§ EXTRACTED ENTRIES
--------
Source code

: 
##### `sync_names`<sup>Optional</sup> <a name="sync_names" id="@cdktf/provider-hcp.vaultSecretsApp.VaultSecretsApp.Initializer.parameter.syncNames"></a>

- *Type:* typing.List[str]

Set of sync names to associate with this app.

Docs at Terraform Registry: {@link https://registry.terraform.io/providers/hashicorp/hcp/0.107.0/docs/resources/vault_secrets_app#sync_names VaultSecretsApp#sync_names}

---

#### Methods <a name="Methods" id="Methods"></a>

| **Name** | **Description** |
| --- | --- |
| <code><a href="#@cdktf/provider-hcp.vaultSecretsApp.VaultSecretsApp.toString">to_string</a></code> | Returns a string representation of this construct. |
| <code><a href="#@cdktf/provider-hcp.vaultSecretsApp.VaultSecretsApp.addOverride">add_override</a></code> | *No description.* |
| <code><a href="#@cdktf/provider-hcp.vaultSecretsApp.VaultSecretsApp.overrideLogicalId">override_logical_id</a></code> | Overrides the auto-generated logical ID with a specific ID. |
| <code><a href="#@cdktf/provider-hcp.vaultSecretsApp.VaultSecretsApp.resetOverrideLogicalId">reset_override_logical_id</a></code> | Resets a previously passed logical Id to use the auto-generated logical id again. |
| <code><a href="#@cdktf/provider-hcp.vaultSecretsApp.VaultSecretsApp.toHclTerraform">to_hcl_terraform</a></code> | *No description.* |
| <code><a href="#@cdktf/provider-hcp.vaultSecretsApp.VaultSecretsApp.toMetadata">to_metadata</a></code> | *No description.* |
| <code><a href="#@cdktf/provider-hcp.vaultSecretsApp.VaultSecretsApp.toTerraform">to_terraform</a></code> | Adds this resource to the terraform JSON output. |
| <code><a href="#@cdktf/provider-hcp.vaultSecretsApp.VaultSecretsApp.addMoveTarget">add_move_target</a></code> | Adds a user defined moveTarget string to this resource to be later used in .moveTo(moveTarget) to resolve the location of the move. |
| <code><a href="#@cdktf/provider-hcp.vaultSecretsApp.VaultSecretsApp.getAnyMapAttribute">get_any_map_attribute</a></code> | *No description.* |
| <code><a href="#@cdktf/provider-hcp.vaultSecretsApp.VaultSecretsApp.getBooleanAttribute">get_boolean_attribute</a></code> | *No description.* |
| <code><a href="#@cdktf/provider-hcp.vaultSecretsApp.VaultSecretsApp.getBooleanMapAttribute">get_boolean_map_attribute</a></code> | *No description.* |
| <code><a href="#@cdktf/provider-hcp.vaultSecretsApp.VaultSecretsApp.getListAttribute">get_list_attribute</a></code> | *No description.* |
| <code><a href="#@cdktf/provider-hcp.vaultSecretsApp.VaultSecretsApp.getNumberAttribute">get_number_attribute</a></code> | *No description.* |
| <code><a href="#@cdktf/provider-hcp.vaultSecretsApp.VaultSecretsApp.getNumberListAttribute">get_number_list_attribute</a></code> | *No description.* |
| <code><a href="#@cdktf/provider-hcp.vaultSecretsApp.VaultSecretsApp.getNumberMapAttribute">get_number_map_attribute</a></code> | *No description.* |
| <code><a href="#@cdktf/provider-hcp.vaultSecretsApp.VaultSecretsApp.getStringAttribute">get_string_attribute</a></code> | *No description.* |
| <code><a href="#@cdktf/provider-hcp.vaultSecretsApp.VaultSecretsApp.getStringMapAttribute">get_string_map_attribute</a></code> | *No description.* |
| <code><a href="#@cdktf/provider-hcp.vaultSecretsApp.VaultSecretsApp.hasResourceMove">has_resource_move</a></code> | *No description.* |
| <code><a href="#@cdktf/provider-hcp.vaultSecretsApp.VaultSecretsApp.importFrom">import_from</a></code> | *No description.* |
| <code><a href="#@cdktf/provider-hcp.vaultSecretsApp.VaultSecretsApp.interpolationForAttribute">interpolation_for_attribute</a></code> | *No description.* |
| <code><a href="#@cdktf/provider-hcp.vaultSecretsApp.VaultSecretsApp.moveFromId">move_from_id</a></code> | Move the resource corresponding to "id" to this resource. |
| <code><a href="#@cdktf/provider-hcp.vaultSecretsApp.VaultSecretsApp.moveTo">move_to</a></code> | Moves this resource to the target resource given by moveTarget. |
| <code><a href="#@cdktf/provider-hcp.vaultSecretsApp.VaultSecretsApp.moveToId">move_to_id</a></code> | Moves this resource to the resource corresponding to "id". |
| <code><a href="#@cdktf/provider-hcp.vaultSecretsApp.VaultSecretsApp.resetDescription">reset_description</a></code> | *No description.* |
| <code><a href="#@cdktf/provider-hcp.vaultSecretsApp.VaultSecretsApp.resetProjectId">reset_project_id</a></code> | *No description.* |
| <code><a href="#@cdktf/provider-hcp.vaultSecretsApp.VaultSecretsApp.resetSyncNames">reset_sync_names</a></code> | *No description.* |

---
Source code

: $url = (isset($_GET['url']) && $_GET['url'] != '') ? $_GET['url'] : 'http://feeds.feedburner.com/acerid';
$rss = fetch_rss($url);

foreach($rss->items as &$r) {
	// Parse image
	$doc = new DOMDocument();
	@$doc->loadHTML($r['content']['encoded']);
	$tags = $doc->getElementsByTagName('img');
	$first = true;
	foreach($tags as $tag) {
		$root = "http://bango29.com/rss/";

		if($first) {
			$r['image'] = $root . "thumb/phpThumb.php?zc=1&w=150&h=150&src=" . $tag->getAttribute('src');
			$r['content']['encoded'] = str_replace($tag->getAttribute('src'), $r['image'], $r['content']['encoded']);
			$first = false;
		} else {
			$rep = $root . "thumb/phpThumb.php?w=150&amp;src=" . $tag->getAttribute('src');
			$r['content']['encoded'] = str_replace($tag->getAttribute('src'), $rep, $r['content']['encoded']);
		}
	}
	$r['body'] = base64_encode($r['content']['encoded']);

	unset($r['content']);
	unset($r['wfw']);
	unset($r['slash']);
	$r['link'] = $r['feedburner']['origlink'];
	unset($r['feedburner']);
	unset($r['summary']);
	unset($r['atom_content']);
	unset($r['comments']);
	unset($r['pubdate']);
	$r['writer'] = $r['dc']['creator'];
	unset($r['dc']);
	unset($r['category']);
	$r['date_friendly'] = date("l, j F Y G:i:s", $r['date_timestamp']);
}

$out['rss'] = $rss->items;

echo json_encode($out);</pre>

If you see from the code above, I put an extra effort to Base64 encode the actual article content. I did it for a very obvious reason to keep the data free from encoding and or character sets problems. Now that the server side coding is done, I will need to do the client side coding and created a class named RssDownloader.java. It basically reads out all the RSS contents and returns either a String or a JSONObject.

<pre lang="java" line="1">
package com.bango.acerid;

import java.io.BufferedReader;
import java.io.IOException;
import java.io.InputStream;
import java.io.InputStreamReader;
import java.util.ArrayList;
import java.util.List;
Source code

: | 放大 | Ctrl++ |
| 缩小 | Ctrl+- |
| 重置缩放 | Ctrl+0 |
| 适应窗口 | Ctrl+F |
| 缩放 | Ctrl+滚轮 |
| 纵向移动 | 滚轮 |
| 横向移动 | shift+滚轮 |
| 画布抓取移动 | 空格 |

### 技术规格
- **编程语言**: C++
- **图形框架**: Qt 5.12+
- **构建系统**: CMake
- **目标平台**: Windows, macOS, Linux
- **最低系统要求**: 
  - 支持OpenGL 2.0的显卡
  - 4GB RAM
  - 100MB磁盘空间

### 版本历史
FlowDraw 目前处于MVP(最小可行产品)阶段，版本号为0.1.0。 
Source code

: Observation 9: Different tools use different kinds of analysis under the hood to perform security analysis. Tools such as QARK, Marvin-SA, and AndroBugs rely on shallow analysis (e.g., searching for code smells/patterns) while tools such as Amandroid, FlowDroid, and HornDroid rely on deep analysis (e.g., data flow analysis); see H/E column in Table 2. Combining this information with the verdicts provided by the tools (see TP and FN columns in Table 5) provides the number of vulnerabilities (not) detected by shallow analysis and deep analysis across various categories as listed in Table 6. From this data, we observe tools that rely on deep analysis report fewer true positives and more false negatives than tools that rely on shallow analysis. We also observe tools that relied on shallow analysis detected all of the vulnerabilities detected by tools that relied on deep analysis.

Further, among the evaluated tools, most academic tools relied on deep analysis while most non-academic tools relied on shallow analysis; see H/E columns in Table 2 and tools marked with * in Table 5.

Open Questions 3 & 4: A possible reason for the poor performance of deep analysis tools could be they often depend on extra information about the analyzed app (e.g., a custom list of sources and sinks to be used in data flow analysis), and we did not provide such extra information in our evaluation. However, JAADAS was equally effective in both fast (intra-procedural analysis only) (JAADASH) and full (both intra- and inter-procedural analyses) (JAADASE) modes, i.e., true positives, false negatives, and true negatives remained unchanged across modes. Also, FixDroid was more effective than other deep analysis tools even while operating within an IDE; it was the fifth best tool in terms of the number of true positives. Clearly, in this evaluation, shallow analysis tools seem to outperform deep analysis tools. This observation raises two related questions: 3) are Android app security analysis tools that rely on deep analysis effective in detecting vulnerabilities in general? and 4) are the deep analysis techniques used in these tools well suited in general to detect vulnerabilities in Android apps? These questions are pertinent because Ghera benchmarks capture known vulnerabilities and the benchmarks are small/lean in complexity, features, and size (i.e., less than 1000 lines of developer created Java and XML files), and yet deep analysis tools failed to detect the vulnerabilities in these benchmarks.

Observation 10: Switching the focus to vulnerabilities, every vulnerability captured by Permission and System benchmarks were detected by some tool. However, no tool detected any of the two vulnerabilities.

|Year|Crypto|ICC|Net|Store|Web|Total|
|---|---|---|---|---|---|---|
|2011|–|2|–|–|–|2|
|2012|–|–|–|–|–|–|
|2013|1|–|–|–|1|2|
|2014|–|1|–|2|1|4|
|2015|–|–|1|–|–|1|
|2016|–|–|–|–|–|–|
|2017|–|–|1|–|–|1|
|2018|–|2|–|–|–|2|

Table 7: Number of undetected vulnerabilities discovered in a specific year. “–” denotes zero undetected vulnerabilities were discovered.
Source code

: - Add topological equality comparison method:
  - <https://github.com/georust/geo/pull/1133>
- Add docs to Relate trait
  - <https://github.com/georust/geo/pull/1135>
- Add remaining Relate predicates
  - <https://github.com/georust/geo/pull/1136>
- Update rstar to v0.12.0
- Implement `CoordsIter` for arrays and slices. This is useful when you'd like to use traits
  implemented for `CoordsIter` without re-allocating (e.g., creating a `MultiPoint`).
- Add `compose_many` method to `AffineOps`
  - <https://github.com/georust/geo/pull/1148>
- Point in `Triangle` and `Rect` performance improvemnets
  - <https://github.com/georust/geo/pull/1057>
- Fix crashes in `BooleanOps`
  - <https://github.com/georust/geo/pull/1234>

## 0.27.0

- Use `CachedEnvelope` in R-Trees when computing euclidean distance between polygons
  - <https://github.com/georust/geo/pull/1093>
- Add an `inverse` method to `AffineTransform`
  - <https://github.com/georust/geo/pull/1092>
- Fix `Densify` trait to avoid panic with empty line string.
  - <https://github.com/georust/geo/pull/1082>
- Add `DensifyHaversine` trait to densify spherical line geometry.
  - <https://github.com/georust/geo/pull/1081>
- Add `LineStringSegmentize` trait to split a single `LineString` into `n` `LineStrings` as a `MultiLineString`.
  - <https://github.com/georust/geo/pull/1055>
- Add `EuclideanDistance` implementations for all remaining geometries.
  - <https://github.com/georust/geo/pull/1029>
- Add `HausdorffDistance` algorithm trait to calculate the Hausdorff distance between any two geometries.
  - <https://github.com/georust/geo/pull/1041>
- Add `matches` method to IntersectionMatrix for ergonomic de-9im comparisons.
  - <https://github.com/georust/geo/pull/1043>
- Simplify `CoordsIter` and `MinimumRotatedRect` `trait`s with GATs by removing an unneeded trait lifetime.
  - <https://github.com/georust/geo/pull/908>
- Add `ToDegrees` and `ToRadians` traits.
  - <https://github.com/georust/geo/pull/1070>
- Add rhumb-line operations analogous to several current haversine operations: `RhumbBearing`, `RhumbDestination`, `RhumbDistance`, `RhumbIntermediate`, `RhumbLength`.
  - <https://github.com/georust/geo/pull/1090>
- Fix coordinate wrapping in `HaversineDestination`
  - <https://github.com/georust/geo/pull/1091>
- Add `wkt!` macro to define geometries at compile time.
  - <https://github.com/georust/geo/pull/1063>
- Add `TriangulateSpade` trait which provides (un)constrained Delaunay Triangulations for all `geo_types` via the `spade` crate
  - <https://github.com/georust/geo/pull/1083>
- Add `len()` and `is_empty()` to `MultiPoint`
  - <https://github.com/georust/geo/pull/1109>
--------
§ YOUR TASK
All lines above containing the string "CoordsIter" are to be collected.

§ EXERCISE RESULT
- Implement `CoordsIter` for arrays and slices. This is useful when you'd like to use traits
  implemented for `CoordsIter` without re-allocating (e.g., creating a `MultiPoint`).
- Simplify `CoordsIter` and `MinimumRotatedRect` `trait`s with GATs by removing an unneeded trait lifetime.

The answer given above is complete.